AI agents combine model reasoning with tools, workflows, memory, and review. This guide explains how to design agents that are useful, controlled, and production-friendly.

Prerequisites

  • LLM fundamentals
  • API design basics
  • Understanding of business workflows

Concept Overview

An agent receives a goal, decides what steps to take, uses tools when needed, and returns a result.
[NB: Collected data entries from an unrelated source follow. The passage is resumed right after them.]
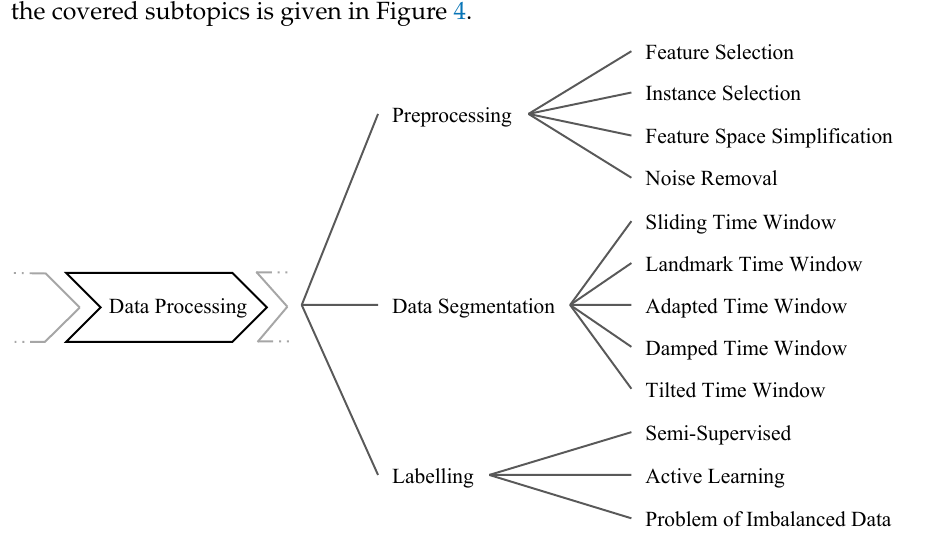
Figure 4. Overview of data preparation methods applicable for data stream classification purposes. Here, the handling of data of the respective sources is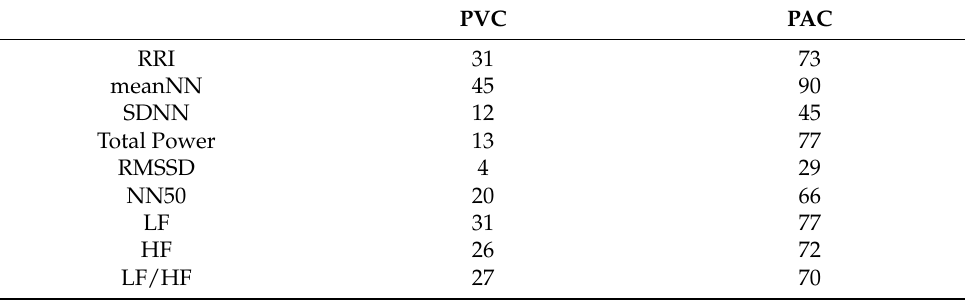
Figure 8. The HRV features extracted from the RRI data with and without PVC modification. The blue, red, and green lines represent the original HRV data, the HRV data extracted from the RRI with artificial PVC data, and the HRV data extracted from the RRI data modified by the proposed DAEM, respectively. The modified data (the blue line) overlapped almost entirely with the original data (the green line). Table 1. The average decrement rates [%] of RMSE by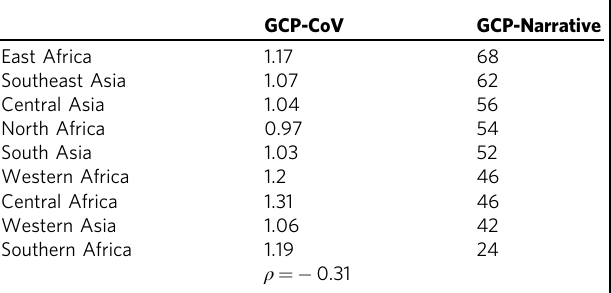
Table 4 Subregion level comparison of GPC-CoV and GCP- Narrative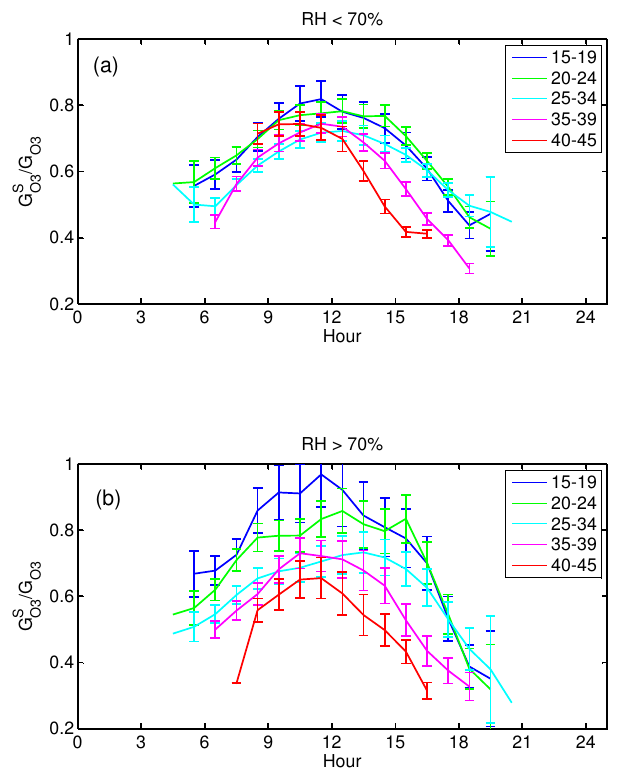
Fig. 4. Diurnal variation of the ratio of the average stomatal and to- tal ozone conductances for RH<70% (a) and RH>70% (b) . Bars denote standard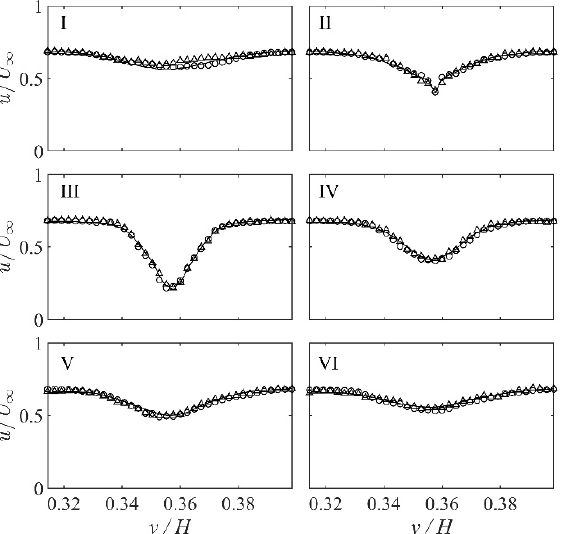
Figure 13. Velocity profiles along the spanwise direction at I, II, III, IV, V, and VI in Figure 11. (–) LES, ( ∆ ) CNN, and ( ◦ ) CNN with data augmentation.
The key engineering challenge is giving enough autonomy to be useful without losing control.

Step-by-Step Explanation

  1. Define the agent goal narrowly.
  2. List allowed tools and permissions.
  3. Define the planning and execution loop.
  4. Add memory only for information the agent truly needs later.
  5. Add stop conditions and budgets.
  6. Validate tool inputs and outputs.
  7. Add human approval for high-risk actions.
  8. Log decisions for debugging and audits.

Code Example

TYPESCRIPT
const allowedTools = new Set(["searchDocs", "createDraft"]);

async function runAgent(goal: string) {
  for (let step = 0; step < 5; step += 1) {
    const action = await planner.nextAction({ goal, allowedTools: [...allowedTools] });

    if (action.type === "finish") {
      return action.answer;
    }

    if (!allowedTools.has(action.toolName)) {
      throw new Error(`Tool not allowed: ${action.toolName}`);
    }

    await tools[action.toolName](action.input);
  }

  throw new Error("Agent stopped after reaching the step budget");
}

Real-World Use Cases

  • Ticket triage
  • Deployment assistants
  • Research workflows
  • Internal operations automation
  • Knowledge base maintenance

Best Practices

  • Prefer narrow agents over general agents.
  • Keep tools explicit and permissioned.
  • Add time, token, and action limits.
  • Require review before destructive or financial actions.
  • Make agent state visible for debugging.
  • Test with realistic failure cases.

Common Mistakes

  • Giving an agent too many tools
  • Allowing unbounded loops
  • Trusting model output without validation
  • Skipping audit logs
  • Treating an agent as a replacement for product workflow design

Interview Questions

  • What is an AI agent?
  • How is an agent different from a chatbot?
  • Why do agents need tool boundaries?
  • What is human-in-the-loop review?
  • How do you prevent runaway agent behavior?

Summary

Good agents are constrained systems. Clear goals, limited tools, validation, budgets, and human review make them useful in real products.